Researchers have found some recent modifications to the Neverquest banking Trojan that indicate the malware is no longer just targeting online banking sites, but also is going after social media, retailers and some game portals. The new changes also give the Trojan the ability to insert extra fields into targeted Web forms in order to steal PINs and other sensitive information and erase its tracks from the Web traffic it modifies.
Neverquest, also known as Vawtrak, is a newer version of the venerable Gozi Trojan that was responsible for stealing millions of dollars from various victims’ bank accounts during its run. The Neverquest iteration has been around for more than a year now and was designed to kick into action on an infected machine whenever a user visits one of the pre-programmed target sites, mainly online banks until recently. Neverquest is distributed through the Neutrino exploit kit, among other vectors. Now, the team behind Neverquest has modified the malware to give it some new capabilities, including new web-injects that allow the malware to modify Web traffic in real time.
“The newest configuration being pushed to bots on August 28, 2014, represents major changes made over the last 30 days.

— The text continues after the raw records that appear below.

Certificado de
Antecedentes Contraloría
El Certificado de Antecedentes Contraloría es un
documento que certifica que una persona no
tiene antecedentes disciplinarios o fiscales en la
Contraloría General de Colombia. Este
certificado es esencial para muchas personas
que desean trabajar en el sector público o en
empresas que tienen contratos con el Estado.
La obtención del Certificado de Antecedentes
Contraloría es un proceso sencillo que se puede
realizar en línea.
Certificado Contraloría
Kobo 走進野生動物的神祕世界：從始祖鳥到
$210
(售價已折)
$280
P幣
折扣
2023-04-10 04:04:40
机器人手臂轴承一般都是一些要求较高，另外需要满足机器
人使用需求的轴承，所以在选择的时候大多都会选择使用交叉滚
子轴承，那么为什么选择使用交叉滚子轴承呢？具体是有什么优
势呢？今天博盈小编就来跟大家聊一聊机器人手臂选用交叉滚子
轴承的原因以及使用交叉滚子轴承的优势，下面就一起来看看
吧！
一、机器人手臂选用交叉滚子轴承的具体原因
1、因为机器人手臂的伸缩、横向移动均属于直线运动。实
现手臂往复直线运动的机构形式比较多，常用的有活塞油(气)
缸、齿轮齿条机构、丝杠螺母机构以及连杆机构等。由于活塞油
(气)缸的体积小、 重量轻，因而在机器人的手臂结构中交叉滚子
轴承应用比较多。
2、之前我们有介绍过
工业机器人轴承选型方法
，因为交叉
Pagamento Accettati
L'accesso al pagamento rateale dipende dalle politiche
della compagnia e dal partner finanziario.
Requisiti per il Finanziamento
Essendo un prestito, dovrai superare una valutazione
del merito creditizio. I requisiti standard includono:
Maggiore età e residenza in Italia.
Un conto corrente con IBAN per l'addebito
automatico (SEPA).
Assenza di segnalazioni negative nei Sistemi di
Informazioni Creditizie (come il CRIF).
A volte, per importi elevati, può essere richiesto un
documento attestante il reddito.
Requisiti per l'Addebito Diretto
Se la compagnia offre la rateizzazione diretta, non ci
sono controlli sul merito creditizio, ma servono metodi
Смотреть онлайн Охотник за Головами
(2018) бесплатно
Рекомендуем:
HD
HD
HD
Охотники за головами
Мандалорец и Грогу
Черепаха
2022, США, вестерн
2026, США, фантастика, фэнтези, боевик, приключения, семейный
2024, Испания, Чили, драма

Vawtrak’s advanced webinject capabilities are similar to other state-of-the-art banking Trojans, allowing it to modify data in web traffic, even if it has been secured with encryption. Vawtrak uses this capability to steal login credentials, automate fraudulent transactions inside online banking sessions, and inject addition form fields into legitimate web pages to gather additional information, such as social security numbers or PINs, for use in banking fraud and identity theft,” said Don Jackson, director of threat intelligence at PhishLabs.
Along with the modifications to the malware’s functionality, the Neverquest team also has expanded the volume and variety of targets the Trojan goes after. Initially, the malware targeted banks almost exclusively. The more recent versions have expanded their world view significantly and now go after some social media sites, analytics sites and retailers.
“As one arm of the syndicate recently scaled back attacks on targets in Japan, China, Australia, New Zealand, and other Far East countries, the core Russian crew ramped up large scale attacks on U.S. targets beginning approximately three months ago. In July, samples from the Russian crew’s new operation were configured to use advanced webinjects attacks against as many as 64 targeted organizations’ web sites, including financials, social networks, online retailers (including StubHub), analytics firms, and game portals,” Jackson said.
Several people were arrested and indicted in July in connection with using Neverquest in an attack that resulted in more than $1.5 million in fraudulent transactions on StubHub, an online ticket portal.